旧優生保護法の下で不妊手術を強いられたのは憲法違反だとして、聴覚障害のある70代夫婦が国に損害賠償を求めた訴訟の判決で、名古屋地裁は12日、国に1650万円の賠償を命じた。斎藤毅裁判長は旧法を違憲と判断し、手術から20年で賠償の請求権が消える除斥期間を適用することは「著しく正義・公平の理念に反する」と述べた。
全国12地裁・支部で起こされた同種訴訟の11件目の一審判決となり、9件目の違憲判断。4件目の国賠命令となる。

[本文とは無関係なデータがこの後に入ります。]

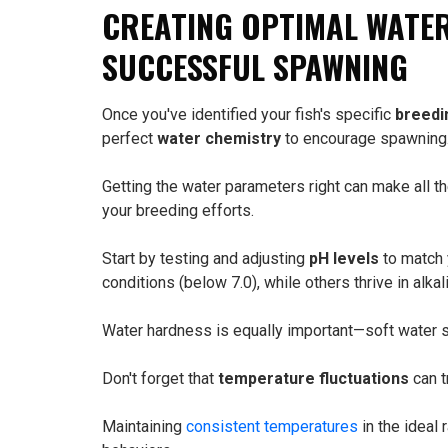
CREATING OPTIMAL WATE
SUCCESSFUL SPAWNING
Once you've identified your fish's specific
breedi
perfect
water chemistry
to encourage spawning
Getting the water parameters right can make all 
your breeding efforts.
Start by testing and adjusting
pH levels
to match 
conditions (below 7.0), while others thrive in alkal
Water hardness is equally important—soft water sp
Don't forget that
temperature fluctuations
can t
Maintaining
consistent temperatures
in the ideal 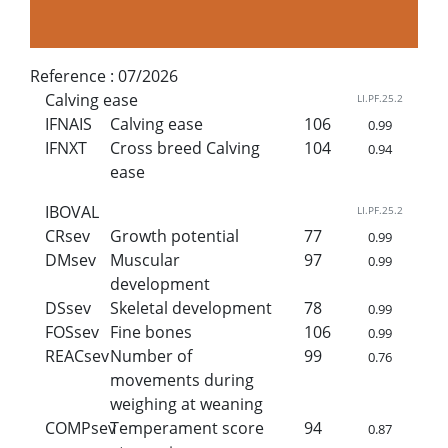
Reference :
07/2026
Calving ease
LI.PF.25.2
IFNAIS
Calving ease
106
0.99
IFNXT
Cross breed Calving
104
0.94
ease
IBOVAL
LI.PF.25.2
CRsev
Growth potential
77
0.99
DMsev
Muscular
97
0.99
development
DSsev
Skeletal development
78
0.99
FOSsev
Fine bones
106
0.99
REACsev
Number of
99
0.76
movements during
weighing at weaning
COMPsev
Temperament score
94
0.87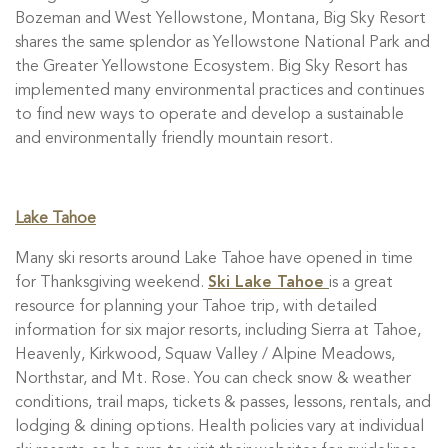
Bozeman and West Yellowstone, Montana, Big Sky Resort
shares the same splendor as Yellowstone National Park and
the Greater Yellowstone Ecosystem. Big Sky Resort has
implemented many environmental practices and continues
to find new ways to operate and develop a sustainable
and environmentally friendly mountain resort.
Lake Tahoe
Many ski resorts around Lake Tahoe have opened in time
for Thanksgiving weekend.
Ski Lake Tahoe
is a great
resource for planning your Tahoe trip, with detailed
information for six major resorts, including Sierra at Tahoe,
Heavenly, Kirkwood, Squaw Valley / Alpine Meadows,
Northstar, and Mt. Rose. You can check snow & weather
conditions, trail maps, tickets & passes, lessons, rentals, and
lodging & dining options. Health policies vary at individual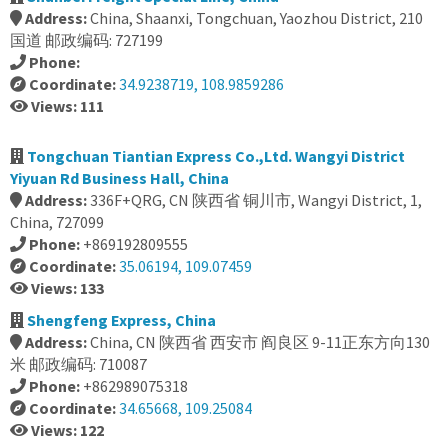
Address:
China, Shaanxi, Tongchuan, Yaozhou District, 210
国道 邮政编码: 727199
Phone:
Coordinate:
34.9238719, 108.9859286
Views: 111
Tongchuan Tiantian Express Co.,Ltd. Wangyi District
Yiyuan Rd Business Hall, China
Address:
336F+QRG, CN 陕西省 铜川市, Wangyi District, 1,
China, 727099
Phone:
+869192809555
Coordinate:
35.06194, 109.07459
Views: 133
Shengfeng Express, China
Address:
China, CN 陕西省 西安市 阎良区 9-11正东方向130
米 邮政编码: 710087
Phone:
+862989075318
Coordinate:
34.65668, 109.25084
Views: 122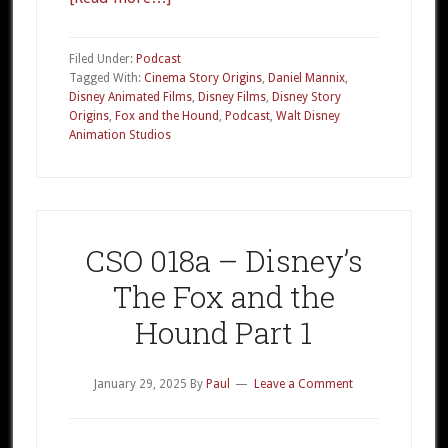
CSO
018b
Filed Under:
Podcast
–
Tagged With:
Cinema Story Origins
,
Daniel Mannix
,
Disney Animated Films
,
Disney Films
,
Disney Story
Disney’s
Origins
,
Fox and the Hound
,
Podcast
,
Walt Disney
The
Animation Studios
Fox
and
the
Hound
CSO 018a – Disney’s
Part
2
The Fox and the
Hound Part 1
January 29, 2025
By
Paul
Leave a Comment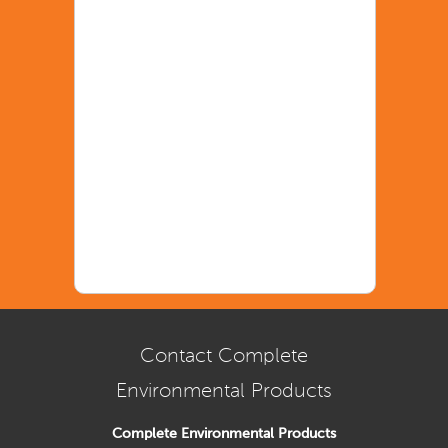
Contact Complete
Environmental Products
Complete Environmental Products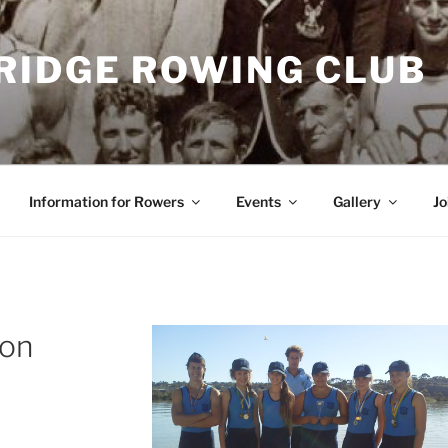
RIDGE ROWING CLUB
Information for Rowers
Events
Gallery
Jo
son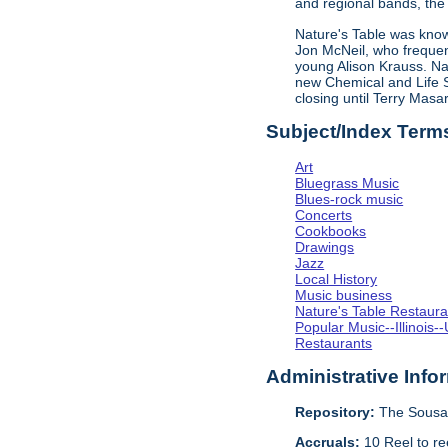
and regional bands, the 
Nature's Table was known
Jon McNeil, who frequen
young Alison Krauss. Na
new Chemical and Life Sc
closing until Terry Mas
Subject/Index Term
Art
Bluegrass Music
Blues-rock music
Concerts
Cookbooks
Drawings
Jazz
Local History
Music business
Nature's Table Restaura
Popular Music--Illinoi
Restaurants
Administrative Info
Repository:
The Sousa 
Accruals:
10 Reel to re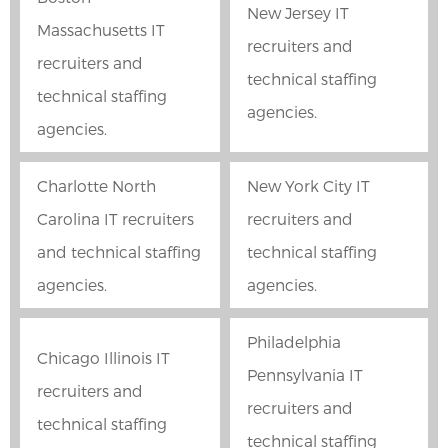
New Jersey IT
Massachusetts IT
recruiters and
recruiters and
technical staffing
technical staffing
agencies.
agencies.
Charlotte North
New York City IT
Carolina IT recruiters
recruiters and
and technical staffing
technical staffing
agencies.
agencies.
Philadelphia
Chicago Illinois IT
Pennsylvania IT
recruiters and
recruiters and
technical staffing
technical staffing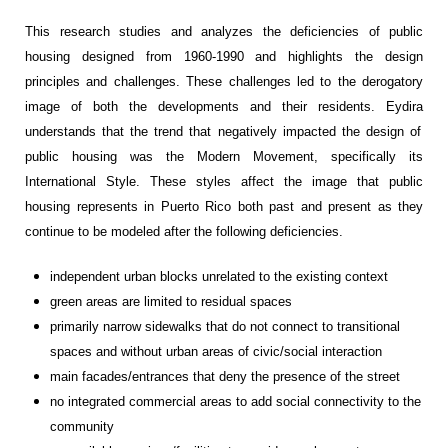
This research studies and analyzes the deficiencies of public
housing designed from 1960-1990 and
highlights
the design
principles and
challenges
.
These challenges
led to the derogatory
image of
both the developments and their
residents
.
E
ydira
understands that the
trend
that
negatively impacted
the design of
public housing
was
t
he
M
odern
M
ovement,
specifically
its
I
nternational
S
tyle.
These styles affect the image that public
housing represents in Puerto Rico
both past and present
as they
continue to
be modeled
after
the following deficiencies
.
i
ndependent urban
blocks
unrelated
to the
existing
context
g
reen areas are
limited to
residual spaces
primarily
narrow
s
idewalks
that do n
ot connect
to
transitional
spaces and with
out
urban
areas of civic/social int
eractio
n
m
ain
facade
s/entrances
th
at deny the presence of the
stree
t
n
o
integrated
commercial areas
to add
social connectivity
to the
community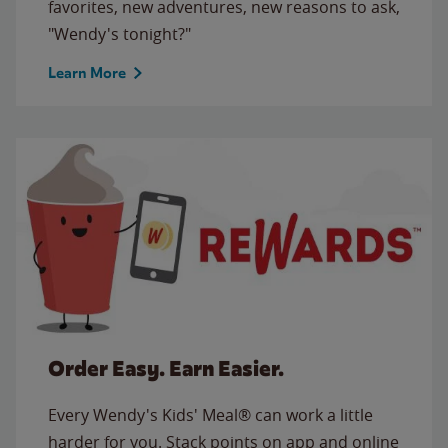
favorites, new adventures, new reasons to ask,
"Wendy's tonight?"
Learn More
Order Easy. Earn Easier.
Every Wendy's Kids' Meal® can work a little
harder for you. Stack points on app and online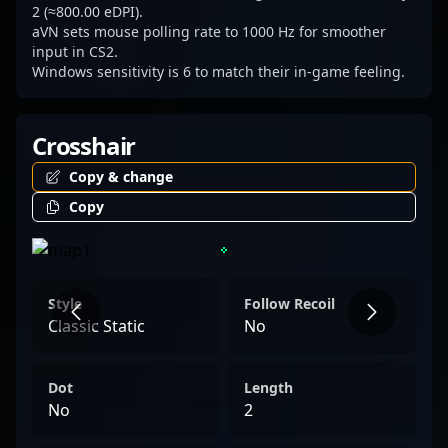
2 (≈800.00 eDPI).
aVN sets mouse polling rate to 1000 Hz for smoother
input in CS2.
Windows sensitivity is 6 to match their in-game feeling.
Crosshair
Copy & change
Copy
Style
Follow Recoil
Classic Static
No
Dot
Length
No
2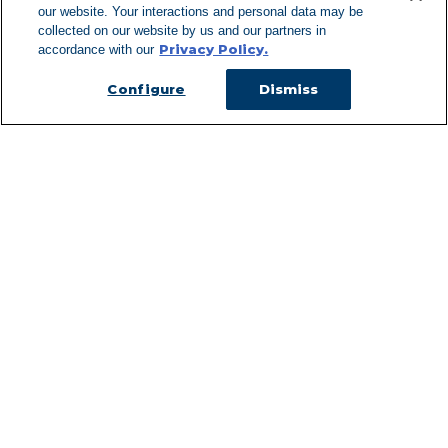
our website. Your interactions and personal data may be
Can't Find Y
collected on our website by us and our partners in
Privacy Policy.
accordance with our
Visit our L
Configure
Dismiss
Managed Services
Services Overview
Uniforms & Workwear
Cleanroom
Restroom Supply Services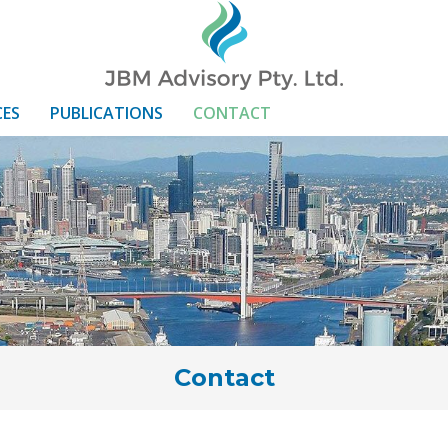
CES
PUBLICATIONS
CONTACT
Contact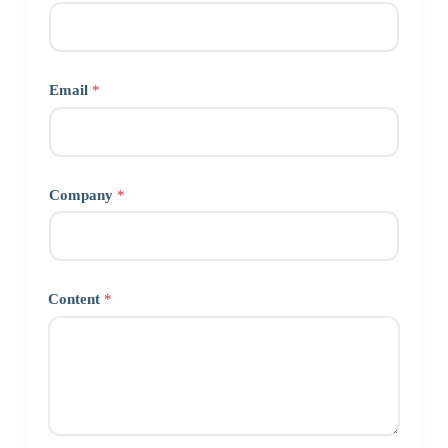
Email
*
Company
*
Content
*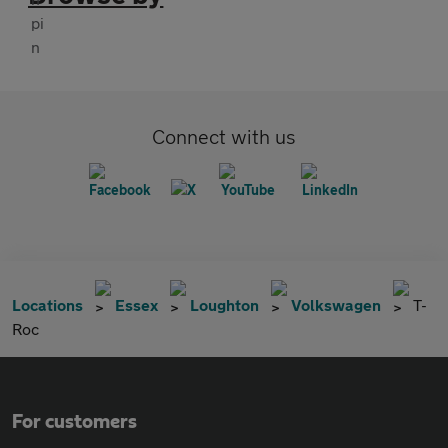
Connect with us
Locations
Essex
Loughton
Volkswagen
T-
Roc
For customers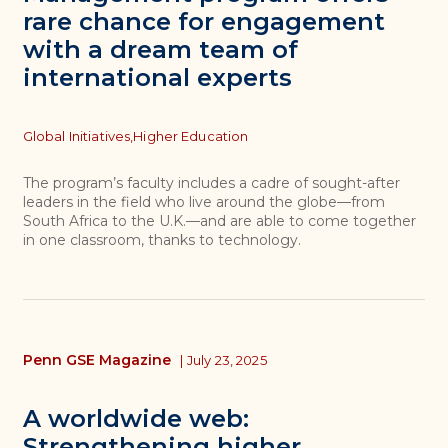
rare chance for engagement
with a dream team of
international experts
Topics
Global Initiatives,
Higher Education
The program’s faculty includes a cadre of sought-after
leaders in the field who live around the globe—from
South Africa to the U.K.—and are able to come together
in one classroom, thanks to technology.
Penn GSE Magazine
|
July 23, 2025
A worldwide web:
Strengthening higher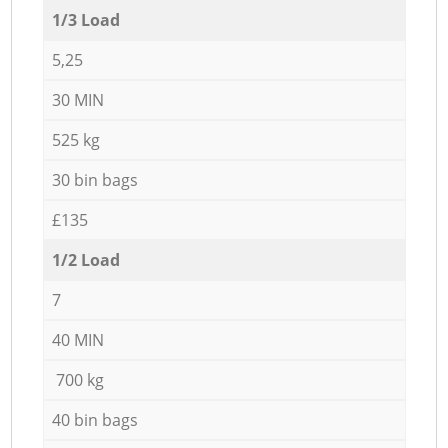
1/3 Load
5,25
30 MIN
525 kg
30 bin bags
£135
1/2 Load
7
40 MIN
700 kg
40 bin bags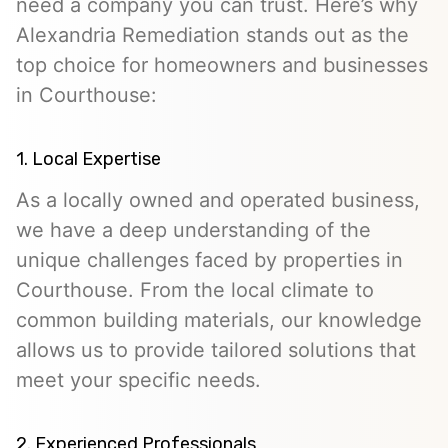
need a company you can trust. Here’s why
Alexandria Remediation stands out as the
top choice for homeowners and businesses
in Courthouse:
1. Local Expertise
As a locally owned and operated business,
we have a deep understanding of the
unique challenges faced by properties in
Courthouse. From the local climate to
common building materials, our knowledge
allows us to provide tailored solutions that
meet your specific needs.
2. Experienced Professionals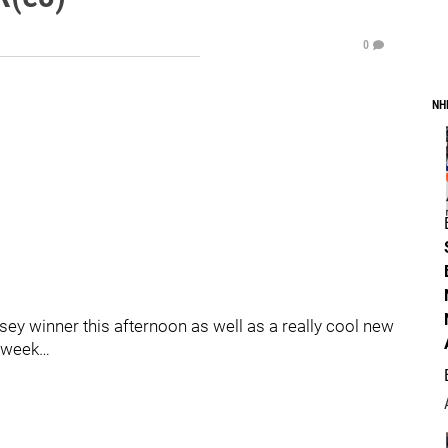
0
NH
sey winner this afternoon as well as a really cool new
s week…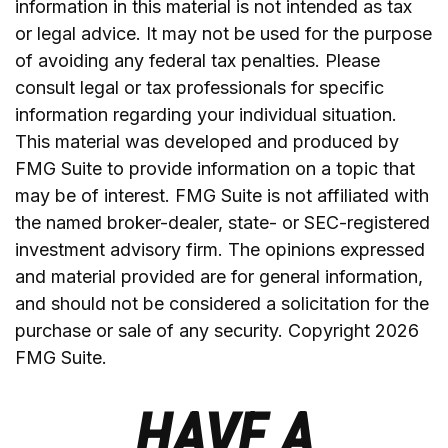
information in this material is not intended as tax
or legal advice. It may not be used for the purpose
of avoiding any federal tax penalties. Please
consult legal or tax professionals for specific
information regarding your individual situation.
This material was developed and produced by
FMG Suite to provide information on a topic that
may be of interest. FMG Suite is not affiliated with
the named broker-dealer, state- or SEC-registered
investment advisory firm. The opinions expressed
and material provided are for general information,
and should not be considered a solicitation for the
purchase or sale of any security. Copyright
2026
FMG Suite.
HAVE A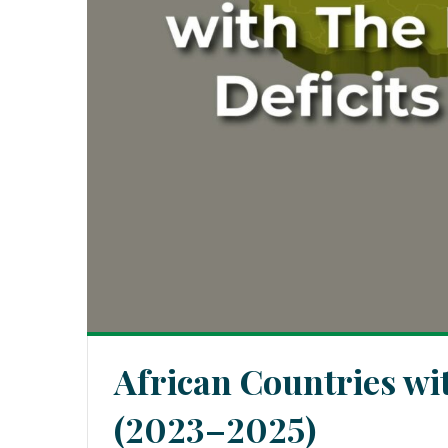
African Countries wi
(2023–2025)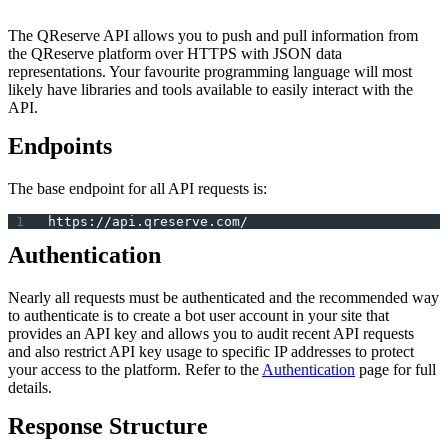
The QReserve API allows you to push and pull information from
the QReserve platform over HTTPS with JSON data
representations. Your favourite programming language will most
likely have libraries and tools available to easily interact with the
API.
Endpoints
The base endpoint for all API requests is:
https://api.qreserve.com/
Authentication
Nearly all requests must be authenticated and the recommended way
to authenticate is to create a bot user account in your site that
provides an API key and allows you to audit recent API requests
and also restrict API key usage to specific IP addresses to protect
your access to the platform. Refer to the
Authentication
page for full
details.
Response Structure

原告は名古屋市に住む尾上敬子さん(74)と夫の一孝さん(77)。これまでは仮名で訴訟に臨んできたが、判決を前に名前を公表した。国に計2970万円の賠償を求めていた。
判決などによると、2人は1975年に結婚し、同年に母からの強い指示で敬子さんが不妊手術を受けた。医師からの事前説明や、敬子さんの同意はなかった。
判決は、旧法について幸福追求権などを定めた憲法13条や、法の下の平等を定めた憲法14条1項に違反すると判断。その上で「国は遺伝性の疾患などのある者は劣った者で増加すべきでないとの認識が広がることを促進した」と述べ、国が原告の賠償請求権の行使を困難にしたと指摘。除斥期間の適用を制限して、国に賠償を命じた。
こども家庭庁は「判決内容を精査し、関係省庁と協議した上で適切に対応したい」とのコメントを出した。(高橋俊成)
「原告の思い届く」 差別あってはならないと訴え
「障害者は子どもを作ってはいけないという本当に悪い法律だ。差別はあってはならない」。旧優生保護法をめぐる訴訟で、旧法を違憲と断じた12日の名古屋地裁判決。約半世紀前に不妊手術を強いられた原告夫婦は判決後、手話通訳を介してこう強く訴えた。
「原告の思い届く」「早期全面解決を」。判決言い渡し後、雨上がりの名古屋地裁前に原告勝訴の旗が掲げられ、支援者らは手をたたいて喜び合った。その輪の中心で、原告の尾上敬子さん(74)と一孝さん(77)は涙を流しながら抱き合っていた。
敬子さんが不妊手術を強制されたのは2人が結婚した1975年。敬子さんも一孝さんも、子どもを持ちたいと望んでいた。だが、敬子さんには先天性の聴覚障害があり、母親からは「生まれてくる子どもの耳が聞こえなければどう育てるのか」などと言われ、妊娠に強く反対された。当時、生活を支えてくれていた母の指示に逆らえず、手術を受けた。